One difference between the 980 PRO (with Samsung's heatsink) and the spare SSD (an old Intel one, but still NVMe) is that the latter had fewer connections on the underside of the connector whereas the Samsung drive had all of them. I am dreading the idea of explaining to supplier or manufacturer that the SSD is faulty but the fault only shows up when the screen goes off :D I'm wondering whether it could be a slot issue. To determine that, I coincidentally have a spare 990 PRO and am running a clean install on that right now.
 
Last edited:
  • Like
Reactions: DAPUNISHER

mikeymikec

Lifer
May 19, 2011
20,949
16,186
136
The system crashed multiple times in half an hour with the 990 PRO in the same slot, same symptoms as before.

As I've been using the second SSD slot the whole time because of the Samsung 980 with integrated heatsink, I've now switched the 990 PRO to the first M.2 slot. I think it's going to be stable.

I'm confused though. The Intel SSD I tried that was stable is a 660p drive, PCIe 3.0 4x interface. This AM4 system will be running the M.2 slots at PCIe 3.0 because of the Ryzen-G processor. Therefore a) why does the Intel drive have fewer connections on the underside of the connector and b) why would they be relevant?

If it turns out to be the second M.2 slot, it's going to be so weird to explain this to my supplier, but it's doubly weird because if I had used a non-heatsinked SSD in the first slot in the first place then I would never have discovered this issue; a reminder that there's no such thing as a complete testing regimen for a new PC build.
 
Last edited:

mikeymikec

Lifer
May 19, 2011
20,949
16,186
136
It crashed again. I'm now trying a spare PSU because I think that's a more likely fault than a board having two faulty M.2 slots or another fault that affects M.2 slots.
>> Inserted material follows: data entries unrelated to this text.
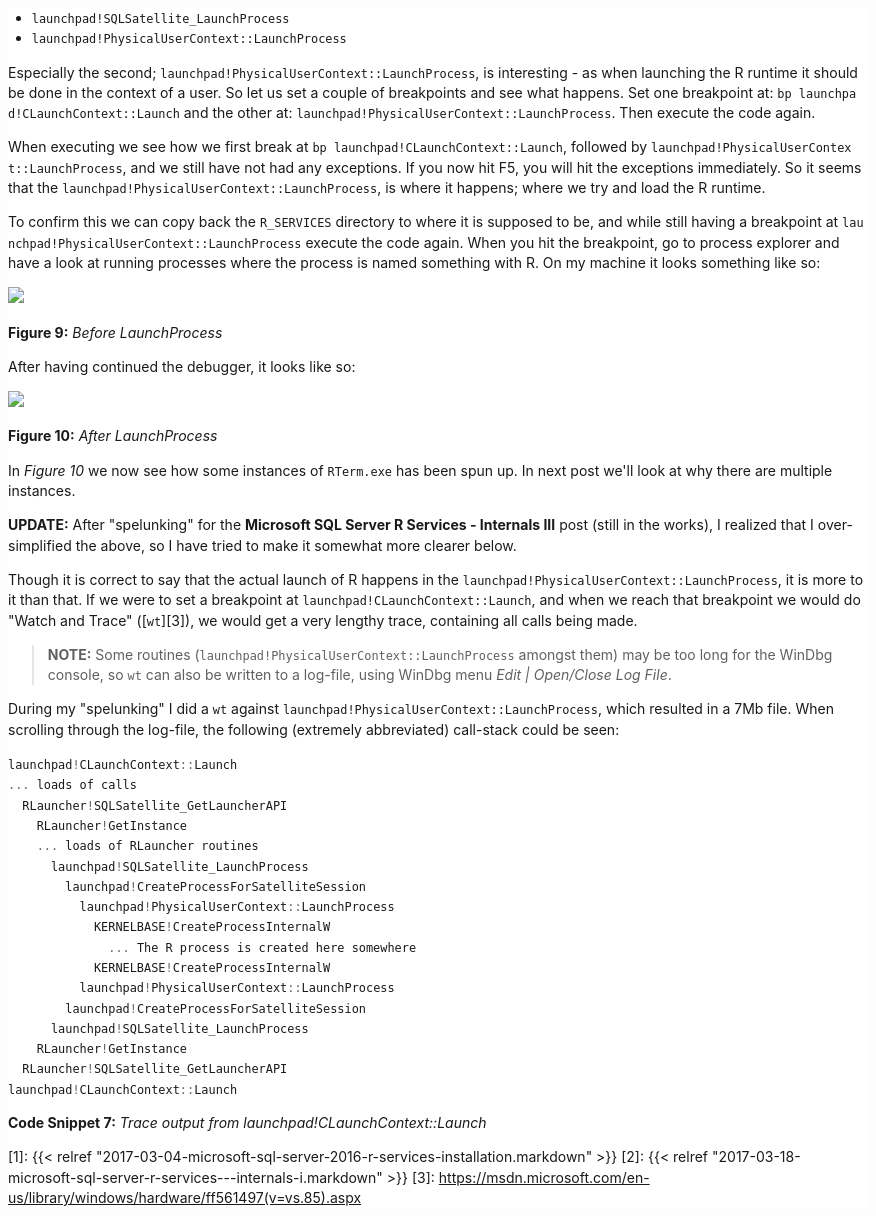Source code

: * `launchpad!SQLSatellite_LaunchProcess`
* `launchpad!PhysicalUserContext::LaunchProcess`

Especially the second; `launchpad!PhysicalUserContext::LaunchProcess`, is interesting - as when launching the R runtime it should be done in the context of a user. So let us set a couple of breakpoints and see what happens. Set one breakpoint at: `bp launchpad!CLaunchContext::Launch` and the other at: `launchpad!PhysicalUserContext::LaunchProcess`. Then execute the code again.

When executing we see how we first break at `bp launchpad!CLaunchContext::Launch`, followed by `launchpad!PhysicalUserContext::LaunchProcess`, and we still have not had any exceptions. If you now hit F5, you will hit the exceptions immediately. So it seems that the `launchpad!PhysicalUserContext::LaunchProcess`, is where it happens; where we try and load the R runtime.

To confirm this we can copy back the `R_SERVICES` directory to where it is supposed to be, and while still having a breakpoint at `launchpad!PhysicalUserContext::LaunchProcess` execute the code again. When you hit the breakpoint, go to process explorer and have a look at running processes where the process is named something with R. On my machine it looks something like so:

![](/images/posts/sql_r_services_launchpad_before_launch_process.png)

**Figure 9:** *Before LaunchProcess* 

After having continued the debugger, it looks like so:

![](/images/posts/sql_r_services_launchpad_after_launch_process.png)

**Figure 10:** *After LaunchProcess* 

In *Figure 10* we now see how some instances of `RTerm.exe` has been spun up. In next post we'll look at why there are multiple instances.

**UPDATE:** After "spelunking" for the **Microsoft SQL Server R Services - Internals III** post (still in the works), I realized that I over-simplified the above, so I have tried to make it somewhat more clearer below.

Though it is correct to say that the actual launch of R happens in the `launchpad!PhysicalUserContext::LaunchProcess`, it is more to it than that. If we were to set a breakpoint at `launchpad!CLaunchContext::Launch`, and when we reach that breakpoint we would do "Watch and Trace" ([`wt`][3]), we would get a very lengthy trace, containing all calls being made. 

> **NOTE:** Some routines (`launchpad!PhysicalUserContext::LaunchProcess` amongst them) may be too long for the WinDbg console, so `wt` can also be written to a log-file, using WinDbg menu *Edit | Open/Close Log File*.

During my "spelunking" I did a `wt` against `launchpad!PhysicalUserContext::LaunchProcess`, which resulted in a 7Mb file. When scrolling through the log-file, the following (extremely abbreviated) call-stack could be seen:

``` cpp
launchpad!CLaunchContext::Launch
... loads of calls
  RLauncher!SQLSatellite_GetLauncherAPI
    RLauncher!GetInstance
    ... loads of RLauncher routines
      launchpad!SQLSatellite_LaunchProcess
        launchpad!CreateProcessForSatelliteSession
          launchpad!PhysicalUserContext::LaunchProcess
            KERNELBASE!CreateProcessInternalW
              ... The R process is created here somewhere
            KERNELBASE!CreateProcessInternalW
          launchpad!PhysicalUserContext::LaunchProcess
        launchpad!CreateProcessForSatelliteSession
      launchpad!SQLSatellite_LaunchProcess
    RLauncher!GetInstance
  RLauncher!SQLSatellite_GetLauncherAPI
launchpad!CLaunchContext::Launch
```
**Code Snippet 7:** *Trace output from launchpad!CLaunchContext::Launch*


[ma]: mailto:niels.it.berglund@gmail.com
[mp]: https://blog.acolyer.org
[iq]: https://www.infoq.com/
[1]: {{< relref "2017-03-04-microsoft-sql-server-2016-r-services-installation.markdown" >}}
[2]: {{< relref "2017-03-18-microsoft-sql-server-r-services---internals-i.markdown" >}}
[3]: https://msdn.microsoft.com/en-us/library/windows/hardware/ff561497(v=vs.85).aspx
If it turns out to be this Corsair CX550 PSU, I swear to god I'm going to never buy another Corsair CX PSU again! (I had a run-in with them in around 2012 when the ultra-reliable VX450W stopped being made, I switched to the CX430 and ended up with 3 out of 5 PSUs faulty; I only switched to them this time because they rate significantly better on the PSU tier list than Be Quiet! System Power 10 (technically I've been using the 11 range though which isn't on the list yet)).